The 1938 discovery of nuclear fission aroused great interest among physicists. On March 17, 1939, Enrico Fermi gave a presentation to the Navy on the state of nuclear research, and the possibility of the development of atomic bombs and nuclear power. Gunn was in attendance as the NRL representative. Gunn was impressed by the possibility of utilizing nuclear power to propel ships, particularly submarines, as nuclear power would not require oxygen. On March 20, Gunn and the director of the NRL, Captain Hollis M. Cooley, approached Rear Admiral Harold G. Bowen, Sr., the head of the Bureau of Engineering, which controlled funding for the NRL, with a request for $1,500 for research into uranium. This was approved; the Navy's program predated the Army's Manhattan Project by seven months.

Niels Bohr had theorized that only the uranium-235 isotope was fissile, so the first step was to determine a means of separating it from the more abundant uranium-238. The NRL placed contracts with universities to study four different methods of isotope separation: gaseous diffusion, ultra centrifuge, mass spectrograph, and thermal diffusion. Thermal diffusion was not initially regarded as very promising, but Gunn was impressed by Philip Abelson's efforts on it. He recruited Abelson, who became a Navy employee in June 1941, and the Navy pressed ahead with thermal diffusion, constructing a pilot plant at Anacostia in June 1941. Gunn was a member of the Uranium Committee that coordinated the early Army, Navy and civilian research efforts, but as the Manhattan Project ramped up in 1942, the NRL effort became dwarfed and sidelined, and the NRL was no longer informed of the Army's progress.

The thermal diffusion effort continued, however. In June 1944, the Manhattan Project decided to take it up, and constructed the S-50 thermal diffusion plant at the Clinton Engineer Works in Oak Ridge, Tennessee. Although incapable of producing weapons grade uranium, S-50 was able to produce slightly enriched uranium, which was then fed into K-25 and Y-12 for further enrichment by gaseous diffusion or the electromagnetic process. S-50 was credited with shortening World War II by eight days. Gunn was awarded the Navy Distinguished Civilian Service Award by the Secretary of the Navy, James Forrestal, on September 4, 1945. His citation read:
For exceptionally distinguished service to the United States Navy in the field of scientific research and in particular by reason of his outstanding contribution to the development of the atomic bomb ... For his untiring devotion to this most urgent project, Dr. Gunn has distinguished himself in a manner richly deserving of the Navy’s highest civilian award.
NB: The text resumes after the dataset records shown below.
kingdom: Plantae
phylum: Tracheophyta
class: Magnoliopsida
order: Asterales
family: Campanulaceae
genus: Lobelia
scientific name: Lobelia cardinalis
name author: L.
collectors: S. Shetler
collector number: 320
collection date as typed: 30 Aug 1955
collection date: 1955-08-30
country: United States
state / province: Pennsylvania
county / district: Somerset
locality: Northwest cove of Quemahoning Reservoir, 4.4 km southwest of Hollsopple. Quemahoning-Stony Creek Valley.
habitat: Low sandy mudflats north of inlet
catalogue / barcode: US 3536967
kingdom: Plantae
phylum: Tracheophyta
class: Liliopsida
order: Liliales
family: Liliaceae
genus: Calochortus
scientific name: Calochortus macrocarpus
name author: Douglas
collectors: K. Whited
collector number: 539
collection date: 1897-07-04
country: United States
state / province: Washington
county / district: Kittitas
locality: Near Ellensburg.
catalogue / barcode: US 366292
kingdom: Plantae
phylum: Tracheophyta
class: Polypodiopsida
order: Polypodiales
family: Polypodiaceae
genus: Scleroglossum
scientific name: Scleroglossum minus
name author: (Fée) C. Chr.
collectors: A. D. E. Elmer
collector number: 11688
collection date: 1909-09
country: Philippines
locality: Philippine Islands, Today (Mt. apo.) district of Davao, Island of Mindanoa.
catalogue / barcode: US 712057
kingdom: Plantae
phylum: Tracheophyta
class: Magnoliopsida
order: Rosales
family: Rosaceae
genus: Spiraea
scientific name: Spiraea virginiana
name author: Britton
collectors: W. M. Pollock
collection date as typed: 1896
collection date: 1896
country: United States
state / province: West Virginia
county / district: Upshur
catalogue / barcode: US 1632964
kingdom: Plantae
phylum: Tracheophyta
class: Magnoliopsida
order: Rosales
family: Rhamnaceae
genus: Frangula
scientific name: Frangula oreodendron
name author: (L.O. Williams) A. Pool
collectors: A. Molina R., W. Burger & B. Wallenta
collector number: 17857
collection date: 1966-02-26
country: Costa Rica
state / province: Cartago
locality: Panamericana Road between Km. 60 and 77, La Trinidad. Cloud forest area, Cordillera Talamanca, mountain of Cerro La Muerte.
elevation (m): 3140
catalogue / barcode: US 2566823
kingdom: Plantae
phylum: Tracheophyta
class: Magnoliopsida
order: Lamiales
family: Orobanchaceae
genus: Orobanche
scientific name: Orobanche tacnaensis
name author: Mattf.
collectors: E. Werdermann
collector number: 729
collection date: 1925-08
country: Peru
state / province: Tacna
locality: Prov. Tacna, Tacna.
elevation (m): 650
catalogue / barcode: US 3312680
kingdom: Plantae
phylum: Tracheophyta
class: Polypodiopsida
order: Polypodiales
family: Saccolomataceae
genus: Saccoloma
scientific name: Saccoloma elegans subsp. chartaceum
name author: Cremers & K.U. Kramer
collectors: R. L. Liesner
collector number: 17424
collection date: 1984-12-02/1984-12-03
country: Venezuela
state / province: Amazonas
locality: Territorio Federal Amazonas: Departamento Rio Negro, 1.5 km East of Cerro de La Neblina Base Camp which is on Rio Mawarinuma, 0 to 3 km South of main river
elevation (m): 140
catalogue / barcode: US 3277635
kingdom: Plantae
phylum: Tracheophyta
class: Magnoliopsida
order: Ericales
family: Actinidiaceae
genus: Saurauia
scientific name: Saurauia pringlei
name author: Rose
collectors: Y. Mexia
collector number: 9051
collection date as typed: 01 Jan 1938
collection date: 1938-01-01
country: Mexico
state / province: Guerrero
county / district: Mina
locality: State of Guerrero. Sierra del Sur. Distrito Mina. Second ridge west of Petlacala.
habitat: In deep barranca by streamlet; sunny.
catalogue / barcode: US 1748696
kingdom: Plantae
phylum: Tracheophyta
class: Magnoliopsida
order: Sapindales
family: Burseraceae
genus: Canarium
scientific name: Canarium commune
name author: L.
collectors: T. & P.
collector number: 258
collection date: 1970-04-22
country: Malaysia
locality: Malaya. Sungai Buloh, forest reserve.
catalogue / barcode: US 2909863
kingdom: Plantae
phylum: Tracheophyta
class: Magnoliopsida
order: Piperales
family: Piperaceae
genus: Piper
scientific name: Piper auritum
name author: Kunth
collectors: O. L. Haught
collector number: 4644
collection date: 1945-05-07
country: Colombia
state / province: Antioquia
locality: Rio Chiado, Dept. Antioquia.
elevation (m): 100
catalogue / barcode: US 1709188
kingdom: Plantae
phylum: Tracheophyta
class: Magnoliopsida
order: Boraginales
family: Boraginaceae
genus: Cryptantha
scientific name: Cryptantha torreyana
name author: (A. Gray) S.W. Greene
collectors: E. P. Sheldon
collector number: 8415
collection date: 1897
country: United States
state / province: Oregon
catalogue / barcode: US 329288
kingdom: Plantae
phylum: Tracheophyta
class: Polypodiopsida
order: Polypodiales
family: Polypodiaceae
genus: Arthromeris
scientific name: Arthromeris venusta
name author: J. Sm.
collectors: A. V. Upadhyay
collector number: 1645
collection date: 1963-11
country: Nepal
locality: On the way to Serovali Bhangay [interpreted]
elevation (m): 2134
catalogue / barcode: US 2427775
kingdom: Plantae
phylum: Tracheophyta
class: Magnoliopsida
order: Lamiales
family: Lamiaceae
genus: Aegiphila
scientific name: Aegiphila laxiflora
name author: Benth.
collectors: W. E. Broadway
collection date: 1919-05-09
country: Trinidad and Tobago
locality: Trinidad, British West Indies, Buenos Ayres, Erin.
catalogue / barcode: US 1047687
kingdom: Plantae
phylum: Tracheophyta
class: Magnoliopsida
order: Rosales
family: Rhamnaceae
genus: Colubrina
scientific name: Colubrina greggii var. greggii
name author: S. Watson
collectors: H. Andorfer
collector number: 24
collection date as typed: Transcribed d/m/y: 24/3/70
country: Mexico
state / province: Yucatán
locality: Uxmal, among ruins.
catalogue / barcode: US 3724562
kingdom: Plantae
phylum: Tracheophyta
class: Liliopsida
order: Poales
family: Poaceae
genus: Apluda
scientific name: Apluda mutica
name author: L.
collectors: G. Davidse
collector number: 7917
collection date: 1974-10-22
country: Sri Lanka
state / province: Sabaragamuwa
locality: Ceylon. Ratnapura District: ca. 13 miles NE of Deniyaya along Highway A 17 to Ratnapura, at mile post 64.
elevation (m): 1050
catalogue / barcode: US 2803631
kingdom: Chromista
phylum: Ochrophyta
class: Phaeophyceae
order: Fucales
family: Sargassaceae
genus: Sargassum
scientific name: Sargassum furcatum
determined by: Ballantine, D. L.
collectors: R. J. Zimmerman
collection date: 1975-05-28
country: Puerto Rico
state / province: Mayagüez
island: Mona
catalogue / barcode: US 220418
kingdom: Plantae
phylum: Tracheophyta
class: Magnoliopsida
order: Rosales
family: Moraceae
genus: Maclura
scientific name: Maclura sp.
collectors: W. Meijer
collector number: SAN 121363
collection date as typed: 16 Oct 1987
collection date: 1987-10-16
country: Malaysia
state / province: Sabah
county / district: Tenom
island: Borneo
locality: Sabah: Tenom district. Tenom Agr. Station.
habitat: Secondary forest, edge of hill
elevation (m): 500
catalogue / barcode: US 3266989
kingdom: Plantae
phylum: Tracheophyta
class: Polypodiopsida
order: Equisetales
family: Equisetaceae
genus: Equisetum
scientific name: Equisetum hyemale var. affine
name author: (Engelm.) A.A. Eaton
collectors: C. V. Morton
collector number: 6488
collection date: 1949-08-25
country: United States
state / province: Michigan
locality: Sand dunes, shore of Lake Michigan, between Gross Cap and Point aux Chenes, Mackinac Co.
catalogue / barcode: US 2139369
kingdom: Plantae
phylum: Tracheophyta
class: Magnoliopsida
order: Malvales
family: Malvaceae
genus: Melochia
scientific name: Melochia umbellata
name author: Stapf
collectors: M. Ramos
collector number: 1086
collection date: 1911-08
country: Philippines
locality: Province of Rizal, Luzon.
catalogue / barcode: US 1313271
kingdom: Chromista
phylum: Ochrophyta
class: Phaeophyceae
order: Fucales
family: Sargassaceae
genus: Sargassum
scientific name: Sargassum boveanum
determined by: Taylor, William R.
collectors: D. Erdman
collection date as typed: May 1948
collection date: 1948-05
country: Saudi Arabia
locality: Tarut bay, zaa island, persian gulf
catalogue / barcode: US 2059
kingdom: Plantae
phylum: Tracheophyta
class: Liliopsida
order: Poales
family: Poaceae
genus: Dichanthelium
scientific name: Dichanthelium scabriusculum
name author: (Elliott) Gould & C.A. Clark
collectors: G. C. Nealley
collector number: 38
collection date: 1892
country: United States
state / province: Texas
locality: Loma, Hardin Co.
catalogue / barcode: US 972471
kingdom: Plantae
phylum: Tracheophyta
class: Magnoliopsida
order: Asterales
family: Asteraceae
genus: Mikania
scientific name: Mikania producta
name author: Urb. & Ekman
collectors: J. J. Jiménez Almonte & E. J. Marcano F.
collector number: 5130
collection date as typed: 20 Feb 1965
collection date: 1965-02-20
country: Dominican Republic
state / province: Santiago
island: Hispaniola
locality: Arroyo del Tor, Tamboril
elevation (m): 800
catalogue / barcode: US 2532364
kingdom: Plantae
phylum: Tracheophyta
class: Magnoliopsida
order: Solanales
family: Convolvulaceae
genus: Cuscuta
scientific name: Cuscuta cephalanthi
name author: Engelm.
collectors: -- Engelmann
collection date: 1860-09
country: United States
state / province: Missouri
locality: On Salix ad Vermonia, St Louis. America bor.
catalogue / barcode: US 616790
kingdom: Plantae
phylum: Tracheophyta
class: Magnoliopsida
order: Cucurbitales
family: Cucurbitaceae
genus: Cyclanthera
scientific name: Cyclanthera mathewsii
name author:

Once the war was over, Gunn returned to the proposal to use nuclear energy to power submarines. He organized a symposium at NRL on November 19, 1945. Papers were presented that argued that nuclear powered submarines would be able to operate submerged for years without refueling. The possibility of firing ballistic missiles from submerged submarines was also raised. Bowen and Commodore Deak Parsons arranged for naval personnel, including Hyman Rickover, to be assigned to the Manhattan Project to learn about the new technology. This would lead to the nuclear navy that Gunn had envisioned.

==Later life==
Gunn left the NRL for the United States Weather Bureau in February 1947. Although he had only a small staff and limited funds, he carried out a series of studies into atmospheric phenomena. He was director of the United States Air Force-Weather Bureau Cloud Physics Project from 1947 to 1949, and was a member of the Air Force's Scientific Advisory Board from 1948 to 1953. He was also a consultant for the United States Atomic Energy Commission from 1958 to 1965. His interest in atmospheric physics continued after 1958, when he left the Weather Bureau to become a research professor in physics at the American University in Washington, DC. He remained in this job until his death there on October 15, 1966.